Satu

0 2 0
                                    

Irfan kecil menggedor-gedor pintu kamar mandi. Kamar mandi berukuran 2×2 meter itu gelap, lampunya sengaja dimatikan, hanya ada sedikit pencahayaan dari celah pintu juga fentilasi kecil. “Mila! Bukain pintunya, aku takut! Pleas bukain!” Pinta Irfan kepada teman perempuannya.

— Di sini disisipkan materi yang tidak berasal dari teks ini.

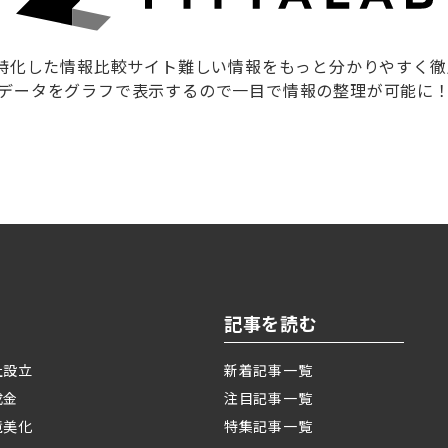
に特化した情報比較サイト難しい情報をもっと分かりやすく
データをグラフで表示するので一目で情報の整理が可能に
記事を読む
社設立
新着記事一覧
成金
注目記事一覧
境美化
特集記事一覧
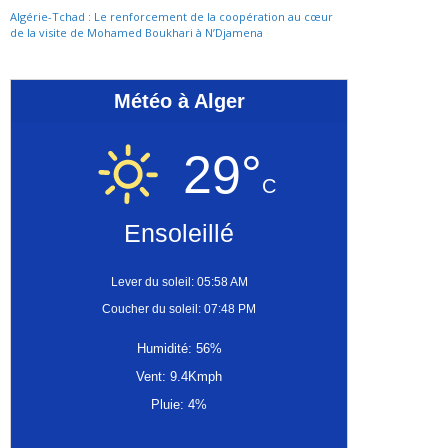
Algérie-Tchad : Le renforcement de la coopération au cœur
de la visite de Mohamed Boukhari à N’Djamena
Météo à Alger
29°
C
Ensoleillé
Lever du soleil: 05:58 AM
Coucher du soleil: 07:48 PM
Humidité: 56%
Vent: 9.4Kmph
Pluie: 4%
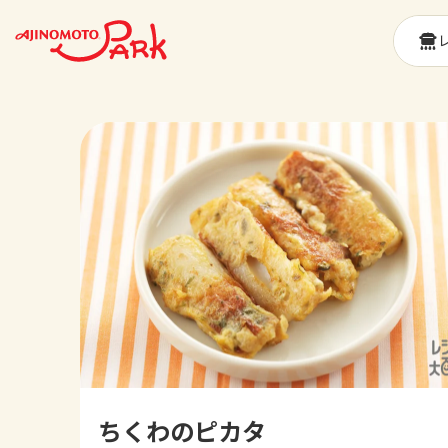
ちくわのピカタ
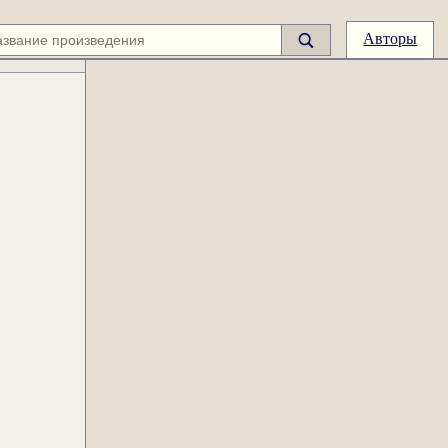
Авторы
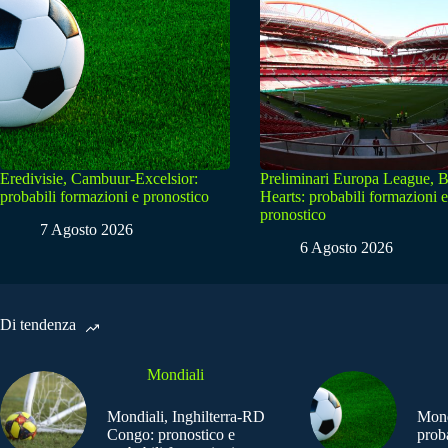
Eredivisie, Cambuur-Excelsior:
Preliminari Europa League, B
probabili formazioni e pronostico
Hearts: probabili formazioni e
pronostico
7 Agosto 2026
6 Agosto 2026
Di tendenza
Mondiali
Mondiali, Inghilterra-RD
Mond
Congo: pronostico e
prob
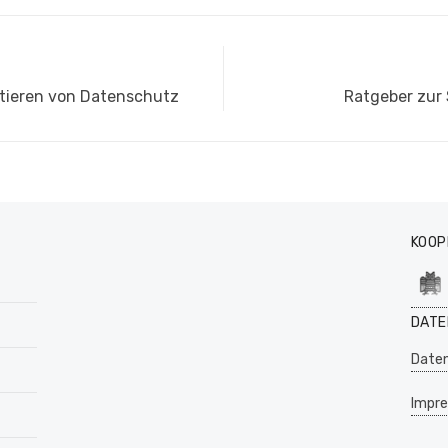
Nächster
itieren von Datenschutz
Ratgeber zur
Beitrag:
KOOP
DATE
Daten
Impr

“Nggak! Salah siapa gangguin orang” kata anak perempuan itu yang umurnya hanya lebih muda satu tahun darinya.
“Aku minta maaf, aku gak sengaja! Pleas keluarin aku dari sini!” Pintanya lagi, dirinya semakin takut apa lagi cerita dari teman-temannya yang bilang bahwa di kamar mandi itu ada penunggunya.

“Nggak!” ketus anak perempuan itu, lalu berjalan meninggalkannya.

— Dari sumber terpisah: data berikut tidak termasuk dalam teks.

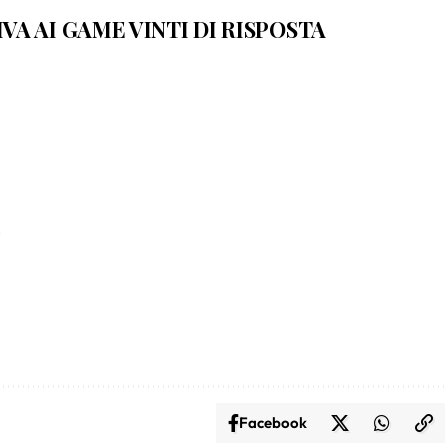
VA AI GAME VINTI DI RISPOSTA
%
Facebook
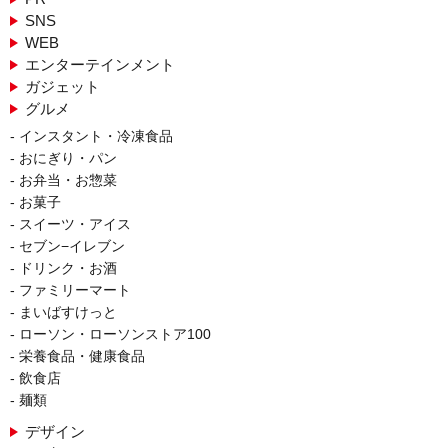
SNS
WEB
エンターテインメント
ガジェット
グルメ
インスタント・冷凍食品
おにぎり・パン
お弁当・お惣菜
お菓子
スイーツ・アイス
セブン−イレブン
ドリンク・お酒
ファミリーマート
まいばすけっと
ローソン・ローソンストア100
栄養食品・健康食品
飲食店
麺類
デザイン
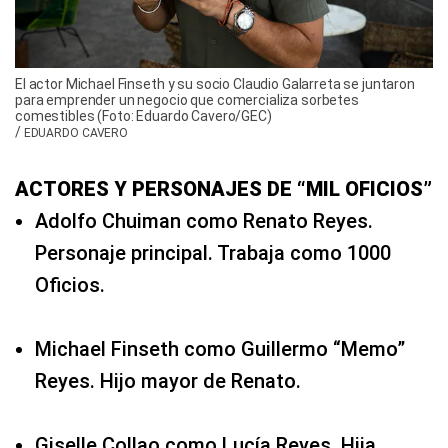
El actor Michael Finseth y su socio Claudio Galarreta se juntaron
para emprender un negocio que comercializa sorbetes
comestibles (Foto: Eduardo Cavero/GEC)
/
EDUARDO CAVERO
ACTORES Y PERSONAJES DE “MIL OFICIOS”
Adolfo Chuiman como Renato Reyes.
Personaje principal. Trabaja como 1000
Oficios.
Michael Finseth como Guillermo “Memo”
Reyes. Hijo mayor de Renato.
Giselle Collao como Lucía Reyes. Hija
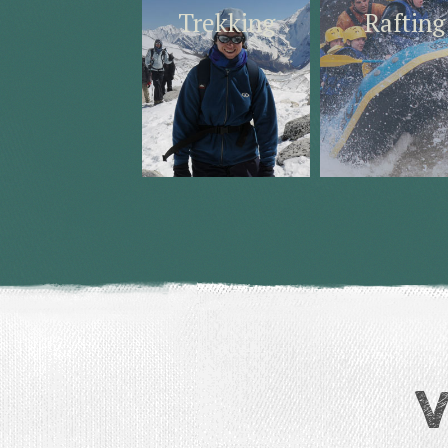
Trekking
Rafting
V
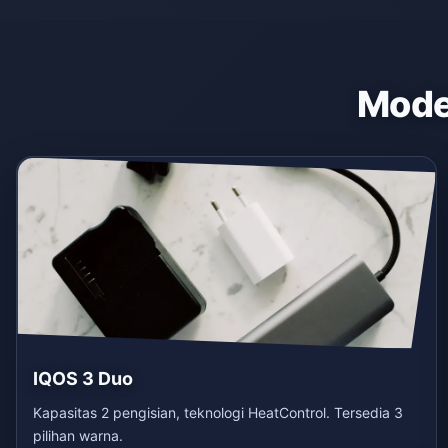
Model
IQOS 3 Duo
Kapasitas 2 pengisian, teknologi HeatControl. Tersedia 3
pilihan warna.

“Please! Keluarin aku, aku takut” ucap Irfan disela-sela tangisnya. Dirinya duduk di pojok kamar mandi dengan kedua kaki yang di tekuk, kepalanya ia tundukkan dalam-dalam, dirinya benar-benar takut, “Aku takut Mil, pleas bukain” ucapnya lagi.

“Irfan!”seru anak perempuan itu berbarengan dengan suara pintu yang berbenturan dengan dinding dengan cukup keras. Keringat membasahi keningnya, nafasnya terengah-engah seperti habis berlari. Di ambilnya segayung air dan disiramkannya ke seluruh badannya. Ia lakukan hal yang sama kepada Irfan yang masih duduk di pojokan kamar mandi.

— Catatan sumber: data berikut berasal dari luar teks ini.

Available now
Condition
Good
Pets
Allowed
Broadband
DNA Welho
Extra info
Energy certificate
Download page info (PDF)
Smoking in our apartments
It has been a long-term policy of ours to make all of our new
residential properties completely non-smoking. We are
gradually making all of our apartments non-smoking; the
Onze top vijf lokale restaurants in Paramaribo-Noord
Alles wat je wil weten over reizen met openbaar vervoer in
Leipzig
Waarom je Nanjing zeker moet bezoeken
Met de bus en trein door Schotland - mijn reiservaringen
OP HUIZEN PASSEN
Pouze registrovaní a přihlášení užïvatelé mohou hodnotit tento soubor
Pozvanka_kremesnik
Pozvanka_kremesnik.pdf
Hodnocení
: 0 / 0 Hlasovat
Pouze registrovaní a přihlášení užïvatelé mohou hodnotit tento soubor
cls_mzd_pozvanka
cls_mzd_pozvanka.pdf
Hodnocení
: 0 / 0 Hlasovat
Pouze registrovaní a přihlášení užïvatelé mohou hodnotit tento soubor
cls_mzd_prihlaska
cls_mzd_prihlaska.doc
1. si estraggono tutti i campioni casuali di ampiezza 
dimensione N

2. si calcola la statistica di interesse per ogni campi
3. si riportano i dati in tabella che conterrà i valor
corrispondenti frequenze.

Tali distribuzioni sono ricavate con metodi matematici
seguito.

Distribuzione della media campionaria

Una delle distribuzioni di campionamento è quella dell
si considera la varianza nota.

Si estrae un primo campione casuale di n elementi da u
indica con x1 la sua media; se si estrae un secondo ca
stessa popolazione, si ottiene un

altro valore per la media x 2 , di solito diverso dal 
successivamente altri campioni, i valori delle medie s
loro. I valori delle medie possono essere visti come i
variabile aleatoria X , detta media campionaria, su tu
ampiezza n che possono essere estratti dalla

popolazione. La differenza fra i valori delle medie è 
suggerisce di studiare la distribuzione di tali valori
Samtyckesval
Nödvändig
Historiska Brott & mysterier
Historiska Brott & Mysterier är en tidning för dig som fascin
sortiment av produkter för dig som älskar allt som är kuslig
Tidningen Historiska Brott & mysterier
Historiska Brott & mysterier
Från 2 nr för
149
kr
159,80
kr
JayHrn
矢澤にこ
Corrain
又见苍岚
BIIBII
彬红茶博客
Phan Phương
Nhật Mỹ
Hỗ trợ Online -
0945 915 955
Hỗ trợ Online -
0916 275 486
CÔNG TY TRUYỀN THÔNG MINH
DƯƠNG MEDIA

Irfan membelalakan matanya saat tubuhnya disiram dengan air oleh anak perempuan itu. “Ayo bangun, Kita harus keluar sekarang!” ucap anak perempuan itu, tangan kecilnya menarik tangan Irfan keluar dari kamar mandi.

“Kenapa? Kenapa kita harus lari?” tanya Irfan bingung, namun tetap berlari.

“Kebakaran” ucap anak perempuan itu masih berlari sambil menarik tangan Irfan agar ia lebih cepat berlari.

“Apa?” kata Irfan terkejut, dan semakin kencang berlari, kini kondisi mereka berbalik yang tadinya Mila yang menarik tangan Irfan, kini Irfan yang menarik tangan Mila namun lebih kencang.

“Irfan!” teriak Mila sambil mendorong Irfan.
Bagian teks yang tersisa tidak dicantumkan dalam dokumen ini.